A propos d'Antiochus, pseudonyme de l'auteur de ce blog ...
Les Ordres Architecturaux antiques redécouverts par l'architecte italien Jacques de Vignole (Giacomo Barozzi) et codifiés par lui dans son Traité d'Architecture en
1563, sont une énième tentative de modéliser, de s'approprier le monde en créant un Ordre, compréhensible par l'Homme. Comme les mésopotamiens avant eux avaient divisés le ciel en douze parties
(les signes du zodiaque, encore en cours aujourd'hui) pour avoir moins peur de l'immensité qu'ils avaient sous les yeux ...
Chapiteau et colonne ionique - DELPHES
L'ordre ionique est apparu en Ionie, une région de Grèce antique situé dans l'actuelle Turquie (Asie mineure). Les dates de son apparition sont très obscures mais
les premiers grands bâtiments créés avec des colonnes de style ionique remontent au début du VIe siècle.
[1] tympan du fronton [2] acrotère [3] cimaise (du fronton) [4] geison [7] frise [13] architrave à trois faces [14] chapiteau [17] colonne [18] cannelure [19] stylobate [20] volute [21] échine ornée d'oves
[23] base [24] tores
Cet ordre, qui a pour caractère général la grâce et l'élégance, paraît avoir été employé primitivement pour les
édifices funéraires. On ignore la date (bien que celle-ci doive sans doute se situer aux alentours de 560 av. J.-C.) et le lieu de son invention. Il a été peu usité dans
la Grèce continentale, mais on en trouve de nombreux exemples en Asie Mineure.
Les colonnes ioniques ont environ huit diamètres et demi de hauteur. Elles reposent sur
une base haute d'un demi-diamètre et qui peut présenter deux types différents : la base ionique, proprement dite, composée d'une plinthe, de deux scoties comprises entre
plusieurs astragales, et d'un tore; la base attique, composée d'une plinthe, d'un gros tore inférieur, d'une scotie entre deux filets, et d'un tore
supérieur.

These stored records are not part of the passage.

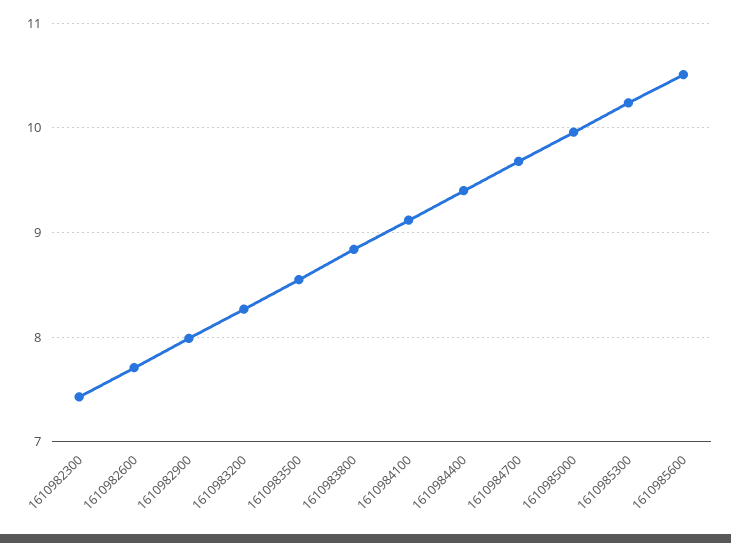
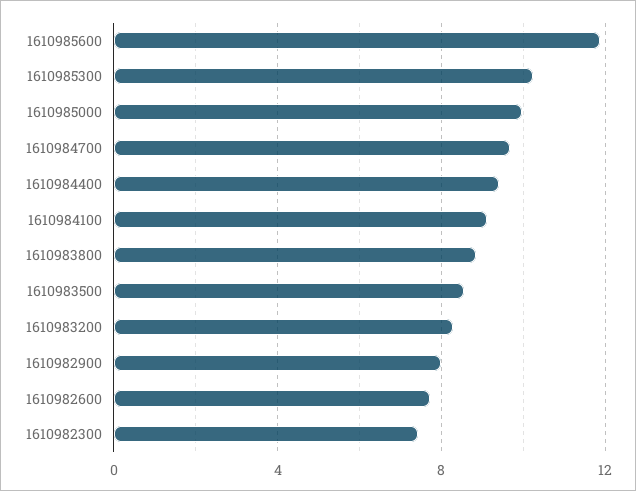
  {
    "1610982300": 7.4,
    "1610982600": 7.7,
    "1610982900": 8,
    "1610983200": 8.3,
    "1610983500": 8.6,
    "1610983800": 8.8,
    "1610984100": 9.1,
    "1610984400": 9.4,
    "1610984700": 9.7,
    "1610985000": 10,
    "1610985300": 10.2,
-   "1610985600": 10.5
+   "1610985600": 12
  }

Le fût des colonnes présente ordinairement vingt-quatre cannelures, séparées par un listel. Le chapiteau ionique est caractérisé par les volutes représentant une bande
enroulée. Ces enroulements dont le centre est appelé axe ou œil de la volute, sont séparés par un canal, qui se rétrécit à sa partie moyenne, au-dessus du fût. Le canal,
auquel les architectes romains ont donné une ligne droite et raide, présente dans les monuments grecs une ligne sinueuse. Les parties latérales et supérieures du
chapiteau portent le nom de balustre, et sont ordinairement lisses ou ornées seulement de feuillages et de perles. Le gorgerin du chapiteau est rehaussé d'élégantes palmettes
surmontées d'une échine, présentant une série d'oves séparés par des fers de lance et d'un entrelacs. Enfin, au-dessus des volutes, l'abaque soutient
l'entablement. Le chapiteau ionique présente, du reste, une grande variété. Les antes ou pilastres ioniques portent rarement
des volutes ; ils ont pour chapiteau le prolongement de la corniche qui règne sous l'architrave. Leur base présente les mêmes moulures que la muraille. L'architrave ionique,
haute de trois-quarts de diamètre, est ordinairement divisée en trois bandes. La frise, un peu moins élevée que l'architrave, est ornée de moulures ou de figures sculptées. La corniche est
caractérisée par une rangée de denticules, carrés ou rectangulaires, disposés sous le larmier, et surmonté d'une série de perles et d'oves. Au-dessus du larmier règne
une doucine, souvent ornée de mufles de lions ou de taureaux servant de gouttières. La saillie et la hauteur de la corniche sont égales au diamètre de
la colonne.
Colonne Ionique - Acropole d'Athènes
Dans la tradition hébraïque, la colonne ionique correspond à la Sephirat : "Hokmah" (sagesse) et dans une loge maçonnique, le pilier ionique correspond également à Sagesse, Il est le pilier du Vénérable-Maître de la Loge.